“62 is the new 50”, the geriatric nurse Rita (Anke Engelke) once said by her colleague Gitti (Maria Hofstätter). And in general: Most women of their age would feel much younger anyway. But she does not, Rita replies, and indeed: as an element of energy and vitality, Engelke's figure is by no means created in “Then life” by director Neele Leana Vollmar. This Rita lives with her husband Hans (Ulrich Tukur), a headmaster shortly before retirement, less together than next to him.
You know about an earlier affair in the colleague, but no longer talks about it. The adult son has long since been out of the house, only reports rarely and certainly does not tell what is going on in his life. A normal German married life is probably: you don't know anything about each other and with the rest of life – instead you wish you vague that everything would be somehow different, tank a little, day, day out, and otherwise simply remain silent.

Rita (Anke Engelke) and Hans (Ulrich Tukur) have been living side by side rather than with each other.
This routine-resigned side side is shaped by the first hour of the film, even if Neele Leana Vollmar also scattered some drastic breaks: Hans is retired, son Tom (Lukas Rüppel) comes to visit-and finally opens when he can no longer hide it that Rita and Hans will soon become grandparents. However, only after departure on the phone. Just don't talk to each other, such unwritten family laws are always passing from generation to generation.
So one or the other happens in the first half of “Then life happens” – only life, that doesn't happen.
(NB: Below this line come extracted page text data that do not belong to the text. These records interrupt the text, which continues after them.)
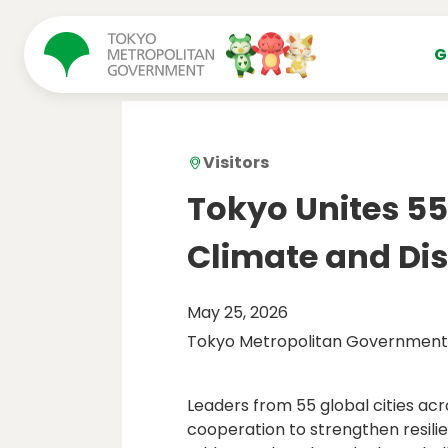
コンテンツにスキップ
G
Visitors
Tokyo Unites 55 
Climate and Dis
May 25, 2026
Tokyo Metropolitan Government
Leaders from 55 global cities ac
cooperation to strengthen resilie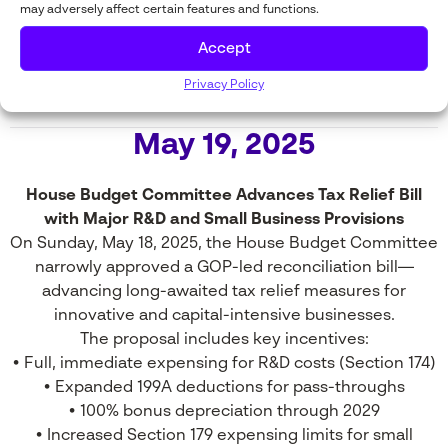
may adversely affect certain features and functions.
successfully unified the GOP caucus—achieving a
critical legislative win and accelerating momentum for
Accept
business-friendly tax policy.
Privacy Policy
May 19, 2025
House Budget Committee Advances Tax Relief Bill
with Major R&D and Small Business Provisions
On Sunday, May 18, 2025, the House Budget Committee
narrowly approved a GOP-led reconciliation bill—
advancing long-awaited tax relief measures for
innovative and capital-intensive businesses.
The proposal includes key incentives:
• Full, immediate expensing for R&D costs (Section 174)
• Expanded 199A deductions for pass-throughs
• 100% bonus depreciation through 2029
• Increased Section 179 expensing limits for small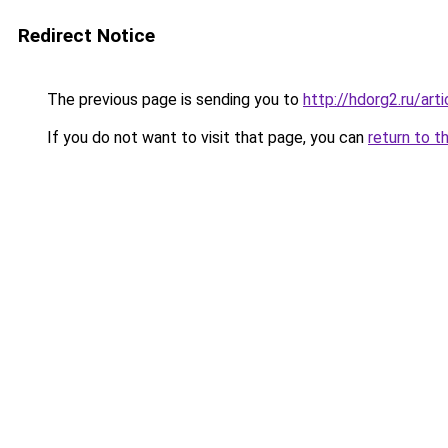
Redirect Notice
The previous page is sending you to
http://hdorg2.ru/ar
If you do not want to visit that page, you can
return to t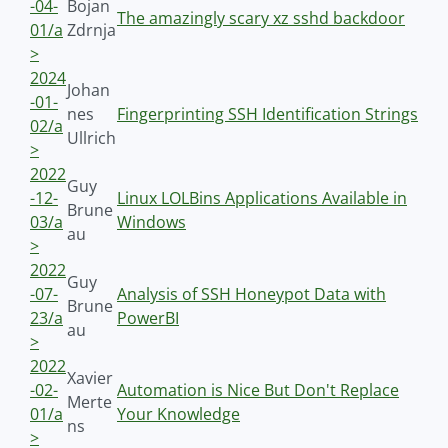
-04-
Bojan
The amazingly scary xz sshd backdoor
01/a
Zdrnja
>
2024
Johan
-01-
nes
Fingerprinting SSH Identification Strings
02/a
Ullrich
>
2022
Guy
-12-
Linux LOLBins Applications Available in
Brune
03/a
Windows
au
>
2022
Guy
-07-
Analysis of SSH Honeypot Data with
Brune
23/a
PowerBI
au
>
2022
Xavier
-02-
Automation is Nice But Don't Replace
Merte
01/a
Your Knowledge
ns
>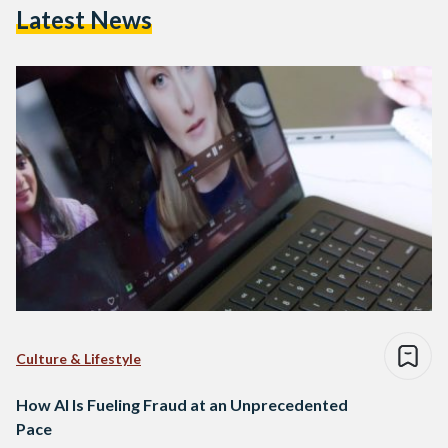
Latest News
Culture & Lifestyle
How AI Is Fueling Fraud at an Unprecedented
Pace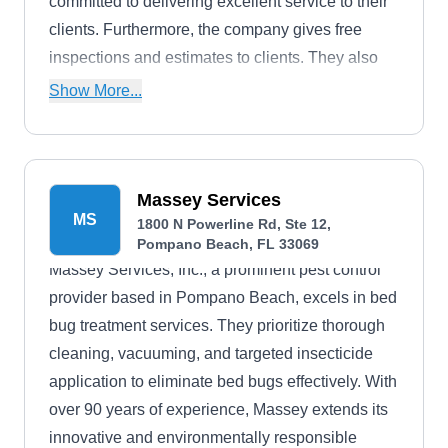
committed to delivering excellent service to their
clients. Furthermore, the company gives free
inspections and estimates to clients. They also
offer free quotes.
Show More...
Massey Services
MS
1800 N Powerline Rd, Ste 12,
Pompano Beach, FL 33069
Massey Services, Inc., a prominent pest control
provider based in Pompano Beach, excels in bed
bug treatment services. They prioritize thorough
cleaning, vacuuming, and targeted insecticide
application to eliminate bed bugs effectively. With
over 90 years of experience, Massey extends its
innovative and environmentally responsible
For this, everything – dramaturgical, staged and acting – seems much too lifeless. And then, halfway, something actually happens that the film in the second, less than a short hour, in terms of content: a car accident, and just not life, but death.
Where has the liveliness remained?
But everything looked a bit dead before. Neither crushed feelings of guilt nor the rediscovering of one's own liveliness owed to the valid art house cliché in the face of mortality (here at best, at best accurately accompanied), the events can somehow emotionally enacted. Basically, “then life” holds a single basic mood from the first to the, well, the penultimate scene: muffled, speechless, lifeless, in a shovel duster half -dark, because the electrical shutters that the bourgeois home isolate in the opening sequence can then no longer be opened at all. Attention: symbol content!
“62 is the new 15”, this maxim could probably be suggested for the position that “then life happens” in the director of Neele Leana Vollmar. So far, this is more known as a director of a whole series of wonderful children's and youth films, from “Rico, Oskar and the Treeshadten” to “My Lotta Life: All Bingo with Flamingo”. However, their liveliness, freshness and wit, while at the same time seriousness, where they need to be needed, is in vain with the magnifying glass, because the leap from the children's comedy into adult drama unfortunately fully fails.

From her colleague, Rita gives the encouraging indications that “62 is the new 50”.
In general, one wonders why this generation jump had to lead directly into the best-agent drama from primary school age: children and pensioners, are these the two remaining conceivable target groups of German cinema? One must probably suspect that “then life” is a heart project for Vollmar, and not just an order work, it is also responsible for the script in addition to the direction.
A real car film – but one in which one hopes that he shouldn't take a whole new work phase. Now Neele Leaner Vollmar certainly doesn't have to prove her talent as a filmmaker – she already has far too many wonderful films on the notch. This failed, joyless excursion to the best-agor-Hedrama, however, would like to be forgotten again directly and hope for the return of childlike, youthful energy and injection in Vollmar's future films.
Conclusion: A lifeless and joyless marriage rama, somewhere between a theatrical two-person piece and medium-sized television film that has strayed into the cinema. In the children's and youth cinema, the highly talented Neele Leana Vollmar has already presented a whole series of wonderful films, but unfortunately you now have to consider your trip to the pensioner drama as largely failed.